An appellate panel on oral argument heard lawyer Logan Davis say the conviction of Earl Manny for voluntary manslaughter was tainted when the only eyewitness was allowed, over objection, to answer whether the victim acted "as a threat," a formulation Davis said required impermissible opinion testimony rather than permissible observations.
"This case stems from a voluntary manslaughter conviction after a trial where defendant Mr. Earl Manny asserted a self defense argument at the trial," Davis told the court, and he said the key evidentiary objection was preserved in the record through repeated defense objections during the prosecutor’s questioning. Davis argued that the witness’s testimony "shifted the jury’s perspective from his subjective belief to the witness’s subjective belief," which he said undercut the defendant’s ability to present a self‑defense claim without testifying.

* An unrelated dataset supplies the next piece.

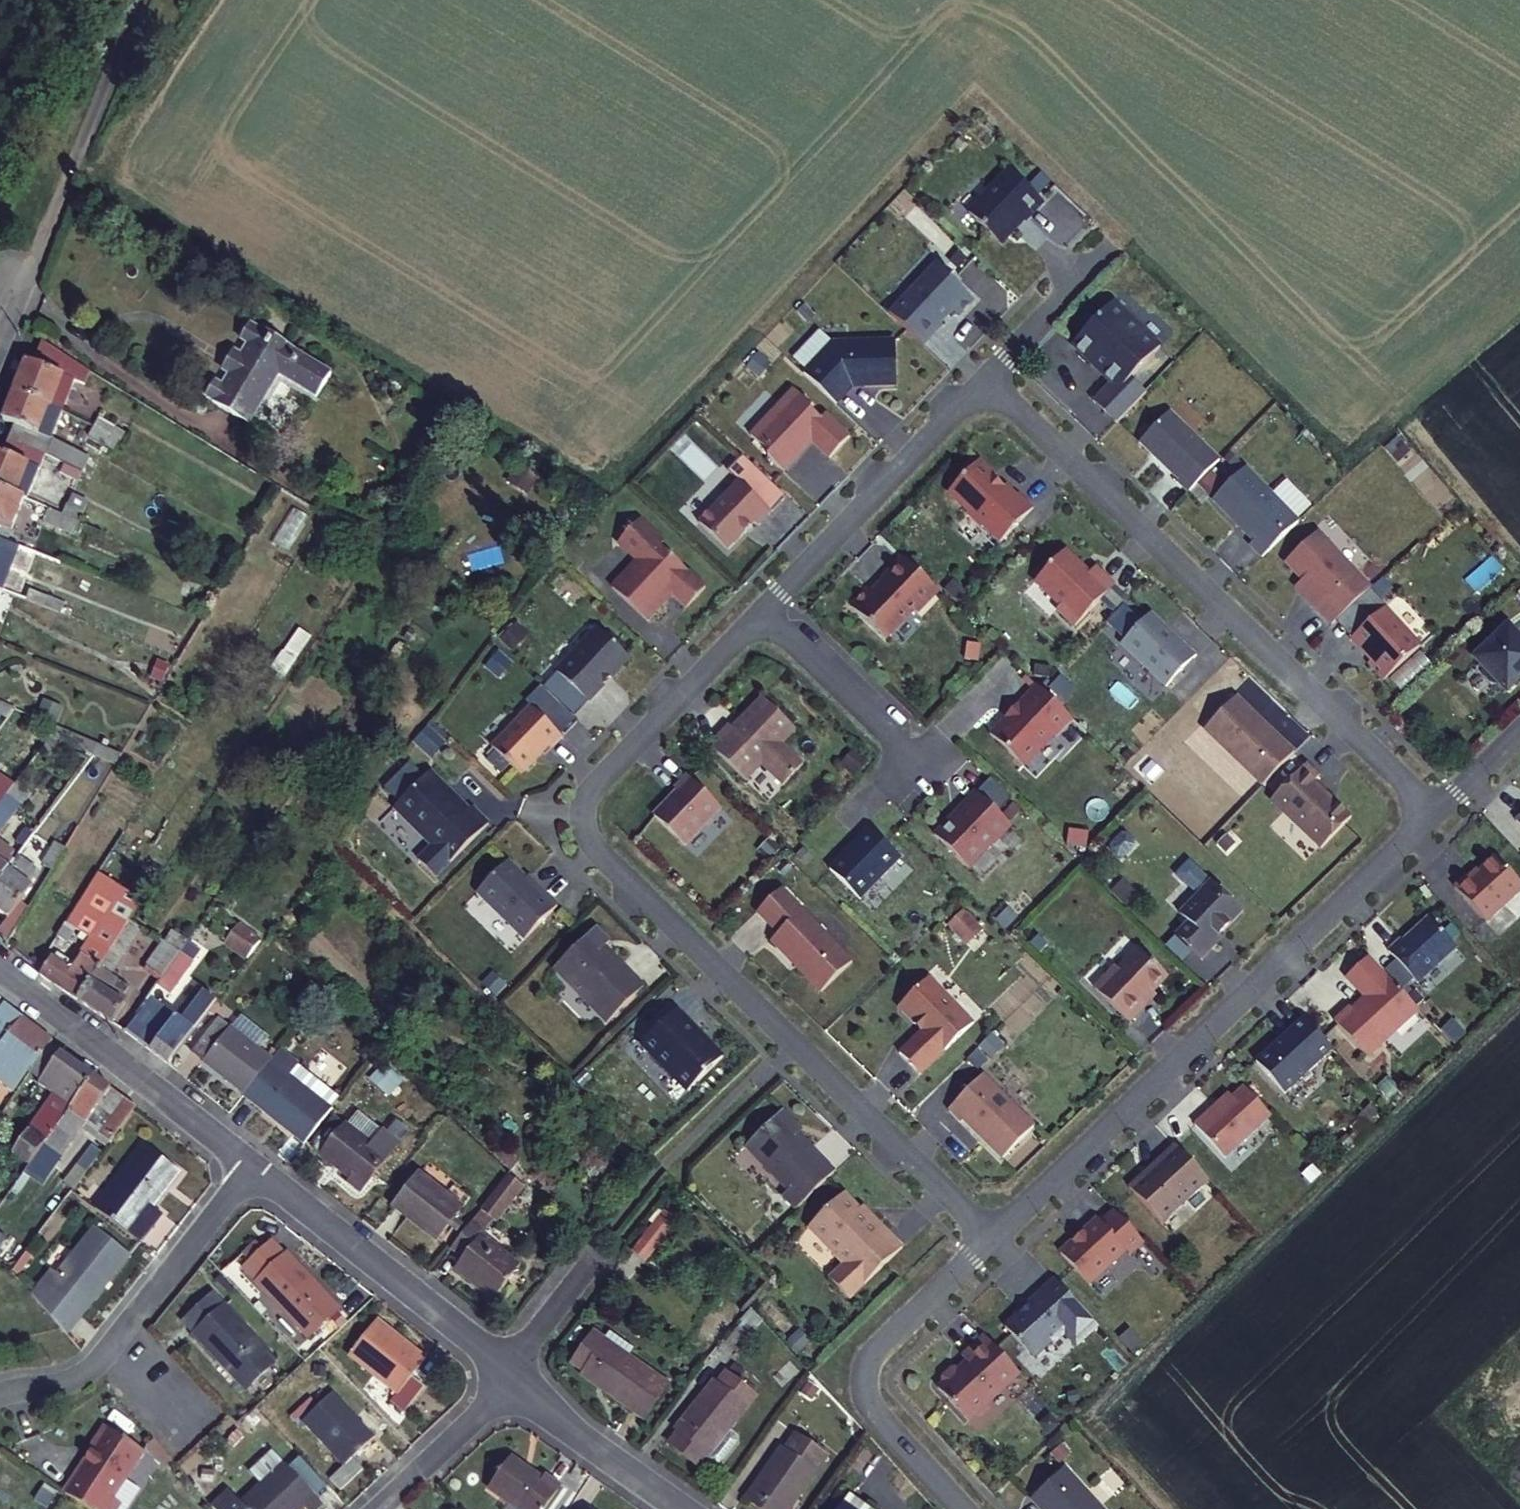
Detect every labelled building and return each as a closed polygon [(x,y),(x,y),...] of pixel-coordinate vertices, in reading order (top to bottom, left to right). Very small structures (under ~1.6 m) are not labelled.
[(1011,171),(969,214),(1000,245),(1014,230),(1012,229),(1022,219),(1023,221),(1024,221),(1025,222),(1026,222),(1027,222),(1028,221),(1029,220),(1045,204),(1011,171)] [(960,318),(975,302),(956,284),(958,282),(940,265),(915,292),(914,290),(890,315),(924,347),(944,327),(942,325),(954,313),(960,318)] [(1124,388),(1132,380),(1162,349),(1114,304),(1074,346),(1096,368),(1099,365),(1116,380),(1124,388)] [(314,398),(329,372),(247,320),(237,339),(247,346),(236,367),(227,385),(214,378),(203,395),(252,424),(280,376),(314,398)] [(802,353),(815,365),(834,345),(821,333),(802,353)] [(34,364),(76,381),(87,386),(94,371),(44,340),(34,364)] [(807,373),(805,375),(838,405),(856,387),(866,386),(866,388),(898,387),(897,342),(834,345),(815,365),(807,373)] [(802,353),(795,361),(807,373),(815,365),(802,353)] [(47,407),(61,414),(76,381),(34,364),(26,362),(19,377),(13,392),(47,407)] [(1124,388),(1116,380),(1094,403),(1117,426),(1148,394),(1132,380),(1124,388)] [(815,408),(796,390),(752,437),(772,454),(769,457),(785,473),(799,459),(799,457),(802,452),(805,452),(813,443),(831,459),(851,438),(827,415),(823,420),(813,410),(815,408)] [(34,453),(41,456),(49,439),(36,434),(47,407),(13,392),(5,411),(1,421),(12,426),(5,441),(34,453)] [(1189,495),(1221,462),(1171,413),(1141,444),(1152,455),(1154,453),(1162,461),(1160,463),(1179,482),(1177,484),(1189,495)] [(115,430),(99,421),(94,431),(110,440),(115,430)] [(94,431),(89,441),(105,450),(110,440),(94,431)] [(72,471),(80,454),(49,439),(41,456),(72,471)] [(27,468),(34,453),(5,441),(0,453),(0,457),(27,468)] [(744,456),(741,459),(785,501),(788,498),(744,456)] [(14,499),(27,468),(0,457),(0,493),(14,499)] [(729,472),(741,483),(773,514),(785,501),(741,459),(741,460),(729,472)] [(996,476),(981,461),(950,494),(970,513),(969,514),(983,528),(985,527),(1002,544),(1035,510),(1020,495),(1018,498),(1007,487),(1005,488),(995,478),(996,476)] [(1299,524),(1246,470),(1216,499),(1257,541),(1250,547),(1263,560),(1299,524)] [(773,514),(741,483),(701,525),(730,552),(757,524),(761,527),(773,514)] [(8,534),(22,502),(14,499),(0,493),(0,530),(8,534)] [(72,511),(58,505),(53,515),(67,521),(72,511)] [(32,521),(62,534),(67,521),(53,515),(37,508),(32,521)] [(689,608),(707,589),(659,543),(663,540),(642,520),(620,543),(639,562),(614,588),(649,621),(668,601),(665,599),(672,592),(689,608)] [(4,543),(8,534),(0,530),(0,542),(4,543)] [(1371,591),(1318,534),(1286,564),(1325,606),(1319,612),(1332,627),(1371,591)] [(14,566),(21,550),(4,543),(0,542),(0,561),(14,566)] [(1066,552),(1036,582),(1062,607),(1058,611),(1076,628),(1115,587),(1096,569),(1090,575),(1066,552)] [(918,614),(939,592),(903,557),(882,579),(889,586),(881,594),(875,594),(869,588),(851,607),(885,640),(914,611),(918,614)] [(47,600),(29,593),(25,604),(43,611),(47,600)] [(36,624),(55,632),(60,617),(43,611),(25,604),(21,613),(38,621),(36,624)] [(1384,682),(1421,649),(1385,610),(1351,640),(1363,653),(1365,651),(1373,660),(1368,665),(1384,682)] [(1183,646),(1151,615),(1122,645),(1167,688),(1197,657),(1185,645),(1183,646)] [(517,622),(500,639),(512,651),(529,634),(517,622)] [(271,665),(284,674),(312,634),(299,626),(271,665)] [(597,635),(605,634),(599,628),(577,651),(582,651),(597,635)] [(1519,681),(1519,641),(1509,629),(1476,660),(1483,668),(1482,673),(1484,678),(1490,684),(1495,686),(1500,685),(1507,693),(1519,681)] [(613,679),(631,659),(605,634),(597,635),(582,651),(577,651),(558,672),(590,703),(606,686),(605,685),(611,678),(613,679)] [(514,663),(499,651),(484,667),(498,680),(514,663)] [(577,717),(590,703),(558,672),(544,686),(577,717)] [(526,701),(532,707),(563,736),(577,721),(540,686),(526,701)] [(1042,691),(1038,687),(1019,707),(1021,709),(1010,720),(1007,718),(991,735),(1024,767),(1054,736),(1057,738),(1074,721),(1042,691)] [(797,730),(764,698),(741,722),(743,725),(737,732),(731,726),(718,740),(721,742),(714,750),(747,782),(763,765),(785,786),(805,765),(783,745),(797,730)] [(1237,698),(1205,731),(1263,787),(1295,754),(1267,727),(1266,728),(1265,728),(1259,723),(1259,721),(1260,721),(1237,698)] [(10,719),(16,711),(0,704),(0,715),(10,719)] [(563,736),(532,707),(493,748),(519,773),(522,770),(525,773),(550,747),(553,749),(564,737),(563,736)] [(446,743),(428,726),(413,743),(431,759),(446,743)] [(51,740),(93,758),(101,748),(59,730),(51,740)] [(101,748),(93,758),(116,768),(123,758),(101,748)] [(1320,778),(1307,766),(1271,802),(1321,851),(1352,819),(1315,783),(1320,778)] [(436,877),(489,823),(473,808),(470,811),(457,799),(455,801),(446,793),(449,790),(430,772),(396,807),(434,845),(419,860),(436,877)] [(17,785),(2,774),(0,776),(0,809),(6,800),(17,785)] [(722,808),(689,777),(677,790),(678,792),(655,816),(686,846),(722,808)] [(1014,828),(978,794),(964,809),(966,811),(957,820),(954,817),(936,837),(969,869),(992,845),(995,847),(1014,828)] [(0,809),(0,836),(20,810),(6,800),(0,809)] [(901,858),(870,828),(830,870),(861,900),(901,858)] [(20,856),(0,841),(0,883),(20,856)] [(54,873),(67,851),(57,845),(43,866),(54,873)] [(24,901),(35,886),(32,883),(42,871),(21,854),(20,856),(0,883),(0,913),(10,920),(24,901)] [(1496,858),(1470,882),(1466,878),(1454,889),(1485,923),(1519,891),(1519,884),(1496,858)] [(479,892),(526,939),(559,906),(538,886),(536,888),(509,861),(479,892)] [(1219,941),(1218,939),(1243,912),(1211,882),(1180,915),(1188,923),(1176,936),(1201,960),(1219,941)] [(822,993),(853,963),(782,889),(758,912),(780,934),(772,941),(822,993)] [(67,941),(90,905),(81,899),(58,935),(67,941)] [(33,907),(24,901),(10,920),(0,933),(0,938),(10,945),(33,907)] [(967,942),(981,928),(967,914),(953,928),(967,942)] [(1456,948),(1429,919),(1403,943),(1401,941),(1388,952),(1417,984),(1456,948)] [(41,976),(78,1003),(130,925),(122,920),(105,944),(110,947),(108,950),(98,943),(85,961),(81,957),(71,970),(54,959),(41,976)] [(224,940),(244,956),(260,936),(240,921),(224,940)] [(105,996),(115,983),(108,976),(138,932),(130,925),(78,1003),(110,1026),(123,1007),(117,1003),(105,996)] [(556,969),(609,1023),(645,988),(605,948),(611,943),(597,928),(556,969)] [(180,977),(184,979),(200,956),(187,946),(178,959),(187,966),(180,977)] [(1168,977),(1139,949),(1119,970),(1112,971),(1095,990),(1130,1023),(1142,1010),(1139,1007),(1168,977)] [(1368,1058),(1419,1012),(1369,957),(1347,978),(1367,1001),(1362,1006),(1360,1004),(1353,1011),(1351,1010),(1336,1023),(1368,1058)] [(169,1000),(184,979),(180,977),(187,966),(178,959),(156,990),(169,1000)] [(921,1075),(974,1024),(930,978),(903,1004),(903,1010),(923,1032),(901,1053),(921,1075)] [(117,1003),(126,991),(115,983),(105,996),(117,1003)] [(172,1070),(220,1005),(205,995),(182,1027),(148,1002),(124,1036),(172,1070)] [(53,1041),(23,1019),(5,1004),(0,1010),(0,1034),(5,1039),(0,1045),(0,1087),(10,1095),(27,1073),(50,1045),(53,1041)] [(677,1011),(643,1045),(689,1092),(724,1058),(677,1011)] [(1333,1051),(1304,1019),(1278,1044),(1280,1045),(1272,1053),(1270,1051),(1256,1063),(1285,1095),(1333,1051)] [(217,1022),(190,1060),(240,1097),(267,1061),(217,1022)] [(41,1141),(87,1074),(54,1049),(33,1082),(47,1092),(0,1164),(0,1171),(15,1181),(41,1141)] [(312,1097),(322,1085),(276,1049),(267,1061),(240,1097),(300,1143),(325,1109),(312,1097)] [(60,1154),(80,1124),(105,1087),(87,1074),(41,1141),(60,1154)] [(1035,1126),(983,1075),(949,1110),(961,1122),(964,1120),(1003,1159),(1035,1126)] [(1398,1092),(1388,1081),(1379,1089),(1389,1100),(1398,1092)] [(335,1096),(322,1085),(312,1097),(325,1109),(335,1096)] [(1225,1158),(1271,1116),(1245,1087),(1222,1108),(1218,1104),(1194,1126),(1225,1158)] [(129,1106),(118,1098),(93,1134),(104,1141),(129,1106)] [(783,1111),(747,1146),(790,1191),(784,1196),(797,1210),(835,1173),(794,1130),(797,1127),(783,1111)] [(373,1130),(361,1142),(334,1121),(311,1151),(337,1172),(335,1179),(352,1190),(389,1142),(373,1130)] [(89,1205),(136,1241),(157,1213),(148,1207),(174,1172),(136,1144),(89,1205)] [(1209,1180),(1176,1145),(1155,1166),(1158,1168),(1150,1176),(1147,1173),(1131,1189),(1164,1223),(1209,1180)] [(504,1161),(477,1198),(490,1207),(517,1175),(504,1161)] [(428,1235),(452,1205),(411,1172),(387,1203),(428,1235)] [(684,1205),(669,1193),(638,1230),(652,1242),(684,1205)] [(845,1194),(809,1228),(845,1266),(830,1279),(850,1300),(904,1248),(888,1232),(885,1235),(845,1194)] [(465,1214),(440,1246),(454,1257),(447,1265),(488,1298),(513,1267),(472,1233),(477,1226),(465,1214)] [(1126,1250),(1098,1219),(1060,1253),(1089,1285),(1126,1250)] [(49,1272),(45,1268),(28,1290),(60,1327),(81,1300),(84,1301),(120,1251),(85,1223),(49,1272)] [(257,1277),(307,1336),(339,1309),(291,1250),(257,1277)] [(1005,1327),(1033,1358),(1052,1342),(1054,1344),(1068,1331),(1066,1329),(1084,1311),(1055,1279),(1028,1304),(1030,1307),(1023,1314),(1021,1312),(1005,1327)] [(25,1295),(40,1312),(57,1332),(60,1327),(28,1290),(25,1295)] [(193,1323),(242,1381),(273,1354),(264,1343),(267,1340),(226,1293),(193,1323)] [(595,1355),(589,1364),(645,1411),(669,1377),(633,1346),(609,1327),(598,1317),(580,1342),(595,1355)] [(354,1359),(400,1395),(411,1381),(425,1362),(380,1326),(354,1359)] [(959,1369),(952,1369),(943,1378),(943,1384),(938,1388),(969,1421),(1020,1374),(985,1336),(962,1356),(967,1362),(959,1369)] [(737,1434),(729,1428),(753,1391),(717,1365),(708,1381),(703,1377),(671,1427),(677,1430),(668,1445),(702,1468),(709,1458),(718,1464),(723,1463),(738,1439),(737,1434)] [(425,1392),(411,1381),(400,1395),(392,1406),(404,1416),(425,1392)] [(300,1421),(339,1466),(346,1460),(371,1439),(331,1393),(300,1421)] [(104,1426),(88,1451),(91,1452),(64,1493),(66,1495),(87,1508),(118,1508),(121,1504),(112,1499),(143,1451),(104,1426)] [(825,1457),(794,1435),(783,1452),(777,1450),(745,1496),(764,1508),(791,1508),(825,1457)] [(266,1469),(296,1504),(300,1508),(311,1508),(318,1502),(280,1457),(266,1469)] [(356,1471),(346,1460),(339,1466),(324,1479),(334,1490),(356,1471)] [(517,1508),(552,1508),(567,1490),(550,1477),(544,1485),(513,1462),(492,1490),(517,1508)] [(296,1504),(266,1469),(235,1498),(222,1484),(207,1496),(218,1508),(290,1508),(296,1504)] [(1065,1469),(1032,1499),(1041,1508),(1102,1508),(1065,1469)] [(838,1501),(850,1508),(876,1508),(846,1489),(838,1501)] [(567,1490),(552,1508),(573,1508),(580,1499),(567,1490)]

A judge pressed whether a single question could constitute reversible error if prior questions had elicited factual observations, asking whether the objection below—phrased as "speculation"—sufficiently preserved a later Rule 701 complaint. Davis replied that the trial‑court colloquy, including repeated objections and a rephrasing by the prosecution, alerted the court to the nature of the concern.
Catherine Redding, arguing for the state, responded that the defendant failed to raise a Rule 701 or Fifth Amendment objection with sufficient specificity at trial and urged the panel to apply plain‑error review. Redding argued the witness’s statement, "I didn't see any threat at that time," was a summary of perceptions and "did not constitute improper opinion testimony," not an impermissible attribution of the defendant’s state of mind.
On sentencing, Davis challenged the trial court’s imposition of split confinement of 11 months and 29 days, contending the judge undervalued Manny’s advanced age (87) and medical conditions, relied on generalized deterrence statistics without a case‑specific nexus, and treated the defendant’s continued self‑defense posture as an aggravating factor. Davis said the trial court in its order called confinement "a death sentence" to Manny yet assigned that concern little weight, which he described as an internal inconsistency in the sentencing analysis.
Redding defended the sentence as within the trial court’s broad discretion, saying the court reviewed offense circumstances, victim‑impact statements, risk assessments and community homicide statistics and concluded a brief confinement term was necessary "to avoid depreciating the seriousness of the offence and to deter others." She also told the panel the record is inadequate to review some post‑sentencing health‑decline claims the defense raised.
The judges repeatedly probed the preservation question—whether the objections below preserved either an opinion‑testimony complaint under Rule 701 or a Fifth Amendment claim tied to the defendant’s silence—and asked the parties to identify the legal standard that would overcome the presumption of reasonableness on sentencing review. Neither side asked for immediate relief; Davis requested reversal and remand for new trial or resentencing if the panel found error.
The court recessed and set further proceedings for December 18. The panel did not announce a ruling from the bench at the close of oral argument.